Dataset entries
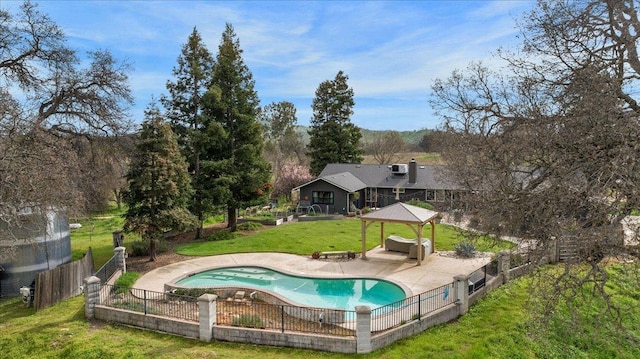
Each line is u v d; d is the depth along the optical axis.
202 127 27.53
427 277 17.94
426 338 11.78
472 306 14.02
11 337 12.08
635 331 12.32
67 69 22.48
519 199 9.86
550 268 14.01
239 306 14.84
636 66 10.85
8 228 14.98
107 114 22.89
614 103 8.77
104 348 11.34
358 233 27.84
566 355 11.25
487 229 11.09
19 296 16.41
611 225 8.27
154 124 20.52
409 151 77.25
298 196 44.47
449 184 33.75
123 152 23.91
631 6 11.20
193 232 28.88
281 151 68.00
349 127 48.66
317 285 18.03
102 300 14.01
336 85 47.94
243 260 21.53
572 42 11.06
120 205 48.06
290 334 11.47
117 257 18.73
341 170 42.50
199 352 11.17
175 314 13.08
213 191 26.67
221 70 27.78
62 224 18.83
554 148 9.27
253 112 29.61
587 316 12.80
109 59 22.92
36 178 13.38
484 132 13.26
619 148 8.04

**What the task requires:** Write out the entries word for word. Skip the pictures.

**Answer to this exercise:**
Each line is u v d; d is the depth along the optical axis.
202 127 27.53
427 277 17.94
426 338 11.78
472 306 14.02
11 337 12.08
635 331 12.32
67 69 22.48
519 199 9.86
550 268 14.01
239 306 14.84
636 66 10.85
8 228 14.98
107 114 22.89
614 103 8.77
104 348 11.34
358 233 27.84
566 355 11.25
487 229 11.09
19 296 16.41
611 225 8.27
154 124 20.52
409 151 77.25
298 196 44.47
449 184 33.75
123 152 23.91
631 6 11.20
193 232 28.88
281 151 68.00
349 127 48.66
317 285 18.03
102 300 14.01
336 85 47.94
243 260 21.53
572 42 11.06
120 205 48.06
290 334 11.47
117 257 18.73
341 170 42.50
199 352 11.17
175 314 13.08
213 191 26.67
221 70 27.78
62 224 18.83
554 148 9.27
253 112 29.61
587 316 12.80
109 59 22.92
36 178 13.38
484 132 13.26
619 148 8.04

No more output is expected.